Like using polonium for homeopathy.
They really loved their wallpaper in the 70s, didn’t they? Most of these rooms would feel claustrophobic to me, especially when you wallpaper the ceiling, too.
What’s with the cover of the book?: Is this her dissertation she had to defend to gain her PhD in Decoration and Functional Arts? Goes great with the black and white photos: if they had used color in the pictures that would have probably triggered seizures….like in a Pokémon cartoon.
In response to only color photo: Christopher Lee just got home from filming another vampire movie in the 1970s: he wants his living room back.
So busy. I’d be nervous and claustrophobic all the time. It’d be all “The Yellow Wallpaper”.

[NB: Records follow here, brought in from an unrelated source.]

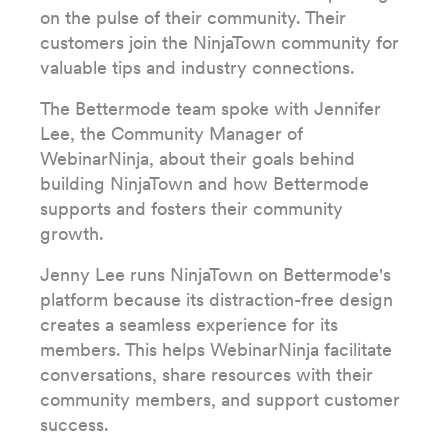
on the pulse of their community. Their
customers join the NinjaTown community for
valuable tips and industry connections.
The Bettermode team spoke with Jennifer
Lee, the Community Manager of
WebinarNinja, about their goals behind
building NinjaTown and how Bettermode
supports and fosters their community
growth.
Jenny Lee runs NinjaTown on Bettermode's
platform because its distraction-free design
creates a seamless experience for its
members. This helps WebinarNinja facilitate
conversations, share resources with their
community members, and support customer
success.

Never wallpaper the ceiling. Just don’t.
The text says the attic room wall paper is dark blue flowers with matching dark blue wood. I could not live there without being badly affected – especially in the dreary fall/winter days.
Ugh. There’s never much light in an attic room anyway, and doing that (particularly the ceiling wallpaper) would make it a downer any time of year, and have people jumping out the window in winter.

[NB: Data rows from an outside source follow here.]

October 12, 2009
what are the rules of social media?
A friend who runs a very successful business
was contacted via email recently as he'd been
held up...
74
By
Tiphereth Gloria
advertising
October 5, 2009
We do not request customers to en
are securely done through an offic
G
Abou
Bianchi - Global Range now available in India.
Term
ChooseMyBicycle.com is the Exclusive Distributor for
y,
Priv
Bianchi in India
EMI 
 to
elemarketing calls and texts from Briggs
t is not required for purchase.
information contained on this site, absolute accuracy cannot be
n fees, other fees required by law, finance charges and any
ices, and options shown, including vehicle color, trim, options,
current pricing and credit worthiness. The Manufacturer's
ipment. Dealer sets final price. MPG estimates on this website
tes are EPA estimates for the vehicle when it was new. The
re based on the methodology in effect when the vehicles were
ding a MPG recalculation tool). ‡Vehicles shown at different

It should have been left painted white (or a warm pale color), and had small patterns, maybe some nice outdoor photos, and much less junk. How could you even walk around in it? That would have been cheaper and easier too.
As it is, the improvement that could be made is “burn it with fire!”
Pity the next person to rent it.
Never say never! I wallpapered the ceiling in the living room and dining room of my previous house. When I was scraping off the old popcorn stuff, I discovered a patterned paper underneath- it was a very subtle cream on cream floral design and I fell in love. I found the closest thing I could to that and redid it and absolutely loved it in my 1921-built craftsman.
cream on cream sounds like an attempt at The Yellow Wallpaper, however it was OK so that is good. My grand mother’s place had rooms like that and she had the intelligence to use very light colored papers.
While I don’t like any of these rooms myself, I do like that that they are attempting to fix problems through decorating. If presented with similar challenges on an HGTV show today, they would say “this is a total gut job. We need to take it down to the studs and start over” in every case.
She doesn’t mind calling things “ugly” and “awkward” or “architectural abnormalities”. Her solutions aren’t always improvements on them.
Yes, how self important of her. Maybe she’s forever trying to redecorate her childhood home: her parents caused the ugly, awkward architectural abnormalities.
No, what they did to that little bay window (an oriel on the outside, perhaps?) is a crime! Calling it ugly to start with was an offense, too.
When everyone gets on the bandwagon these things can be made to sound pretty bad. But I disagree. On the page they may seem garish, but I think if I walked into one of those rooms today it would seem amazing and retro, and any one of us might be impressed. Most people come here just to make jokes and snide comments, so let’s have at least one straightforward comment.
If a book meant to advocate and sell these decorations makes them seem garish, it isn’t doing very well for its purpose and deserves questioning of its collection value.
Exactly. This might have been OK in 1976, but now it’s not. It’s taking up shelf space for no good reason and needs to be replaced with a book published this decade.
Or just to free up some shelf space for anything else, including empty space (good to have when you’re reshelving).